Budget, dette, dépenses : Madrid n’a rien à cacher

Budget, dette, dépenses : Madrid n’a rien à cacher

La nouvelle majorité municipale bouleverse la politique économique à Madrid. Les budgets de la ville, publiés sur le portail de la transparence de la mairie, traduisent cette nouvelle gestion des finances madrilènes. Certaines décisions de la maire infirment les idées reçues sur la nouvelle majorité madrilène, d’autres les confirment.

Par Guillaume Farriol
Enquête de Guillaume Farriol et Diane Cacciarella
Infographies de Guillaume Farriol
Madrid
Vendredi 4 mars 2016

Quelques clics suffisent aux Madrilènes pour savoir comment leurs impôts sont dépensés. Sur le portail de la transparence de la mairie de Madrid, des milliers de lignes de chiffres détaillent l’ensemble de l’action publique menée par la maire de la capitale espagnole, Manuela Carmena, et son équipe. Tous les revenus, investissements et dépenses prévus pour l’année à venir sont soigneusement consignés puis publiés sur Internet. Le budget prévisionnel de 2016 est le premier à avoir été établi par la nouvelle majorité, fin 2015. Dans une ville qui fut dirigée pendant 26 ans par le Partido Popular (droite, PP), l’arrivée au pouvoir de la coalition de gauche ¡Ahora Madrid ! bouleverse la gestion de la capitale espagnole. Si la politique sur les aides sociales ou sur la fiscalité des entreprises correspond à ce que l’on peut attendre d’une mairie de gauche, la gestion de la dette et de la police municipale est plus étonnante. Une étude approfondie des données mises à disposition par la municipalité permet de confronter les idées reçues sur la gauche et sur ¡Ahora Madrid ! à la gestion effective de la ville.

Idée reçue n°1 :
¡Ahora Madrid! ne maîtrise pas la dette

Ce qu’ils en disent : 

« La politique budgétaire de Manuela Carmena est totalement irresponsable. »

• _Consigne 1_:
Recopiez mot pour mot le passage de l'article sur les finances de Madrid qui commence aux mots « Budget, dette, dépenses : Madrid » et se termine après « madrilène, d’autres les confirment. ».
• _Consigne 2_:
D'après l'article sur les finances de Madrid, pendant combien d'années le Partido Popular a-t-il dirigé la ville ?
• _Consigne 3_:
Prolongez l'article sur les finances de Madrid à partir de sa dernière phrase.

• _Données du corpus_:
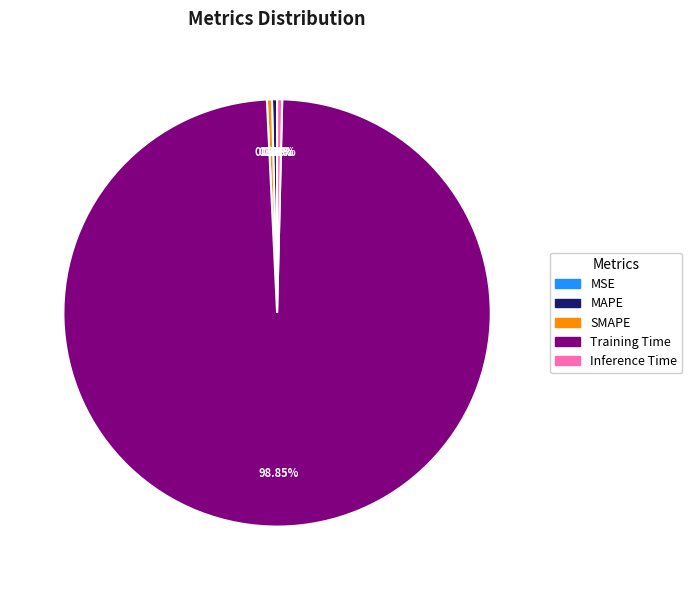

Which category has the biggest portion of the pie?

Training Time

==

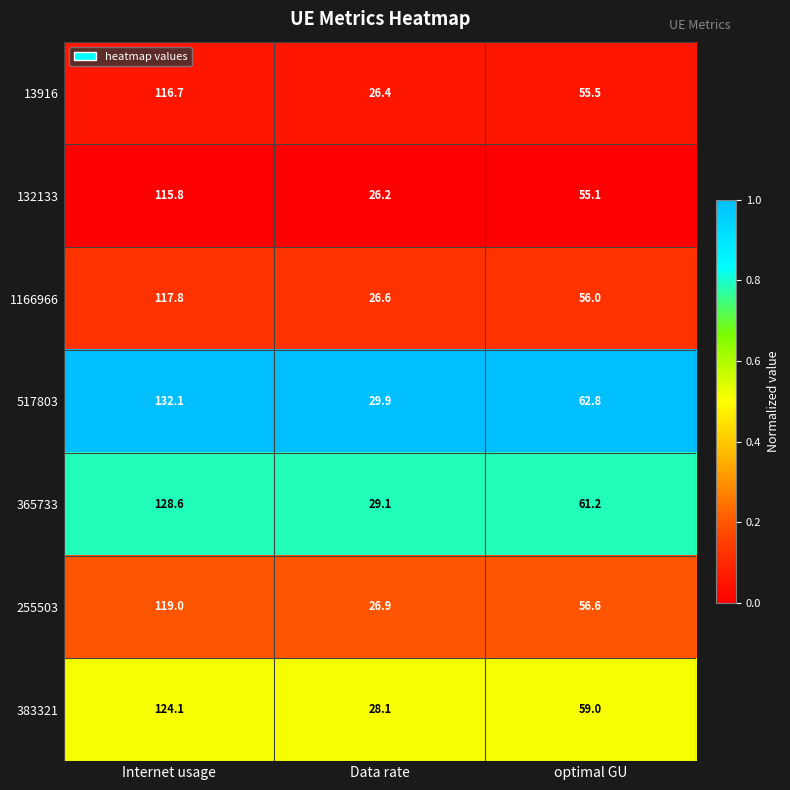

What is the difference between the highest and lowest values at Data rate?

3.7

• _Réponse rédigée 1_:
Budget, dette, dépenses : Madrid n’a rien à cacher

La nouvelle majorité municipale bouleverse la politique économique à Madrid. Les budgets de la ville, publiés sur le portail de la transparence de la mairie, traduisent cette nouvelle gestion des finances madrilènes. Certaines décisions de la maire infirment les idées reçues sur la nouvelle majorité madrilène, d’autres les confirment.

• _Réponse rédigée 2_:
Pendant 26 ans.

• _Réponse rédigée 3_:
Esperanza Aguirre
Porte parole du PP à la mairie
Conseil municipal, en février 2016

Notre vérification : faux

Moins d’un an à la tête de la mairie et déjà un exploit pour Manuela Carmena. Durant les six premiers mois de sa mandature, la dette de la ville a chuté de 871 millions d’euros, une prouesse que le PP n’a surpassée qu’une fois en huit mandats. « C’est incompréhensible, s’étonne Victoria Anderica, responsable de la transparence à la mairie de Madrid.Nous pensons que si nous, nous avons réussi à réduire aussi fortement la dette en quelques mois, c’est qu’il y a eu des erreurs de gestion dans le passé.  »

L’ardoise de l’hôtel de ville s’élève, fin 2015, à plus de 4,6 milliards d’euros, soit un peu moins d’une année entière du budget municipal. Chaque année, le remboursement des échéances est le premier domaine de dépenses de la capitale espagnole. En 2016, elle va débourser 720 millions d’euros pour éponger sa dette abyssale. Pour lutter contre ce phénomène, la précédente majorité a établi en 2013 un plan de réduction de la dette. Depuis son arrivée, Manuela Carmena en dépasse les objectifs, tout comme la précédente majorité en 2014.

« La baisse de la dette qui s’est produite depuis l’arrivée de Manuela Carmena s’appuie sur le budget établi par le PP début 2015, assure Percival Manglano, conseiller municipal du PP membre de la commission d’economie et des finances. Dire le contraire est tout à fait malhonnête. » Une affirmation difficile à vérifier. Seule certitude : l’année dernière, les trois quarts de la baisse de la dette ont été enregistrés sous la mandature de Manuela Carmena, c’est-à-dire pendant les six derniers mois de l’année.

Idée reçue n°2 :
Le social, première préoccupation d’ ¡Ahora Madrid! 

Ce qu’ils en disent : 

«  Nous développerons les mesures nécessaires pour créer un nouveau modèle social durable. »

Manuela Carmena
Tête de liste aux élections
Programme d’¡Ahora Madrid!
Printemps 2015

Notre vérification : vrai

Ces quelques mots tirés du programme d’¡Ahora Madrid ! en disent long sur l’ambition de Manuela Carmena. Des investissements massifs ont été votés pour tout le territoire de la ville. Le pôle « protection et promotion sociale » est doté pour 2016 d’une enveloppe totale de 527 millions d’euros, en hausse de 22 % sur un an. Les investissements du pôle ont aussi explosé : ils ont été multipliés par quatre par rapport à 2015 et s’établissent à 5,9 millions d’euros . « Dans plusieurs quartiers de Madrid, il n’existe pas suffisamment de dotation dans le domaine social, affirme Carlos Sanchez Mato, conseiller de la majorité et concepteur du budget municipal. Il est pourtant important de moderniser les infrastructures et d’en construire de nouvelles. »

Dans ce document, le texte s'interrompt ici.